Старуха направила на меня лампу, пробормотала молитву и склонилась к ошейнику. Я видела, как она обливается потом от напряжения, слышала, как тяжело и шумно дышит. Она нещадно дергала, инструменты то и дело соскальзывали, но я успевала среагировать. Вдруг она замерла, и я ясно различила, как ее лицо теряет пигмент.
Я не выдержала:
— Что с тобой?
Исатихалья отстранилась, тяжело опустилась на свой табурет. Молча смотрела на меня с совершенным ужасом.
— Что?
Она утерла лапищей взмокший лоб:
— Это же вензель Тарвина Саркара…
Я лишь стиснула зубы, с трудом сглотнула, не в силах протолкнуть ком в горле. Постаралась взять себя в руки. С усилем разомкнула губы:
— Это… что-то… меняет?
Ганорка устало покачала головой:
— Нет. Но все еще хуже, чем я могла себе вообразить.
— Ты все еще помогаешь мне? Или позволишь уйти? Камни забирай, как и хотела.
Старуха опустила голову:
— Мы не нарушаем своих клятв. Что бы ни произошло.
Она поднялась с табурета и вновь принялась за дело. Ее руки теперь заметно дрожали буквально ходили ходуном. Наконец, Исатихалья сумела извлечь два камня, сплющила плоскогубцами пустые гнезда на ошейнике, чтобы я не порезалась.
— Этого должно хватить. Понятно, что настоящую
— Хватить на что?
— На места на судне.
— Места? И тебе тоже?
Старуха грустно улыбнулась:
— А ты думаешь, что я теперь смогу здесь остаться? Рано или поздно все вскроется, разнюхают. И уж лучше сдохнуть, чем держать перед ними ответ.
Я невольно почувствовала жгучий стыд. Неуместный и странный. Выходит, за какой-то час я полностью перевернула жизнь этой старухи? Но она сама. Сама! Эти размышления не помогали, я все равно чувствовала себя виноватой. Молча смотрела, как ганорка кружит по комнате, что-то собирает в сумку на широком ремне. Она сняла с крючка темный плащ, накинула на плечи:
— Я пойду искать покупателя. За дверь не беспокойся — заперто. Постарайся немного поспать. Если повезет — утром будем пробираться в порт. Дай же, Великий Знатель, и тебя спасти… — старуха шумно выдохнула, — и свою шкуру сохранить.
Исатихалья нацепила на шею целую связку своих амулетов. Надвинула капюшон по самые глаза. Бросила на меня цепкий взгляд и исчезла в толще двери.

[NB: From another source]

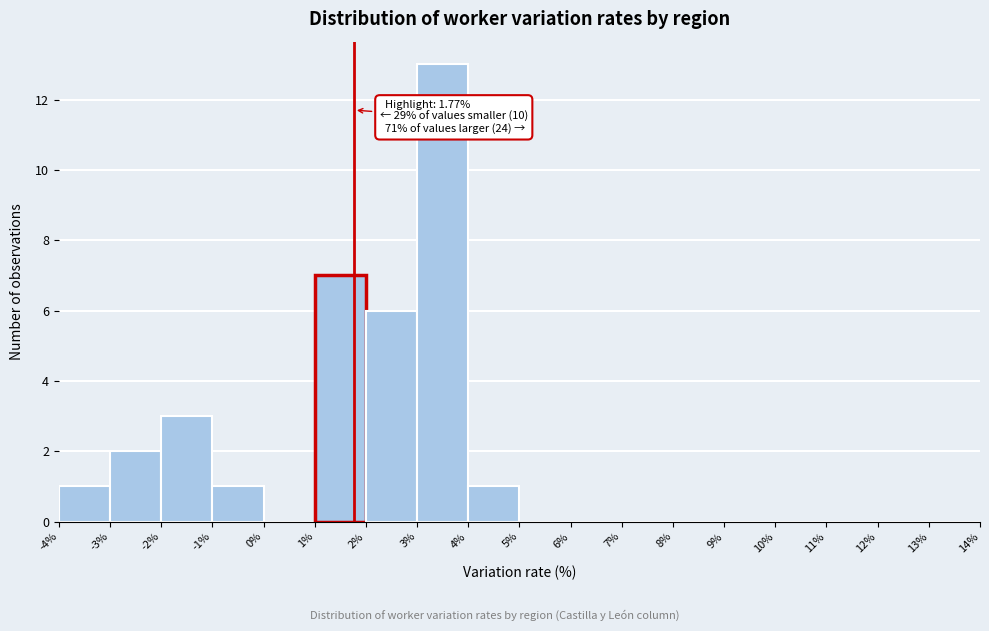

Which range on the x-axis has the tallest bar?

3% to 4%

Я смотрела, как за ее необъятной фигурой колебалось едва различимое розовое поле.
Я осталась одна. Сердце самовольно разгонялось, в голове кипели вопросы, буквально сводя с ума. Можно ли доверять старухе? Ведь она знает больше, чем нужно. А если не ей, то кому доверять? В одиночку мне никогда не выбраться отсюда. Никогда. В одиночку не было даже шанса.
Я снова опустилась на табурет, закрыла лицо ладонями, словно хотела спрятаться. А в висках, словно муха в стекло, билась опасная навязчивая мысль: сука Нимаина уже однажды сходила за помощью…
48
Казалось, меня вышвырнули в открытый космос. И я дрейфовала, не имея возможности выбирать траекторию. Полное бессилие, подпитываемое почти паническим страхом, который замораживал все внутри.
Я по-прежнему сидела на табурете, не находя в себе сил подняться. Слушала какую-то неестественную тишину. Абсолютную. И она пугала. Я отвыкла от тишины. Я почти забыла, что такое уединение, потому что там, в том проклятом доме, просто не имела возможности побыть одной. Вокруг всегда кто-то был, даже если я не видела чужого присутствия — я его ощущала. А теперь пространство будто сужалось до размеров стеклянной банки, закупоривалось крышкой. И я была внутри. Даже казалось, что начинаю задыхаться.
Я невольно подняла руку, поглаживая горло, подсовывала пальцы под ошейник, словно хотела удостовериться, что он не уменьшился в размере и не стал душить. Шея болела. Если нет какой-то царапины, то, как минимум, наверняка назавтра появятся синяки. Я огляделась, надеясь заметить зеркало. Увидела мутный проблеск на стене у шторы. Подошла, стараясь ступать как можно тише. Заглянула, и сердце кольнуло. Я невольно отшатнулась от неожиданности, но снова приблизилась. Мое лицо было в черных ошметках пленки, я едва узнала себя. Волосы спутаны. Я провела рукой по шее — царапин не было, лишь краснота. Плевать.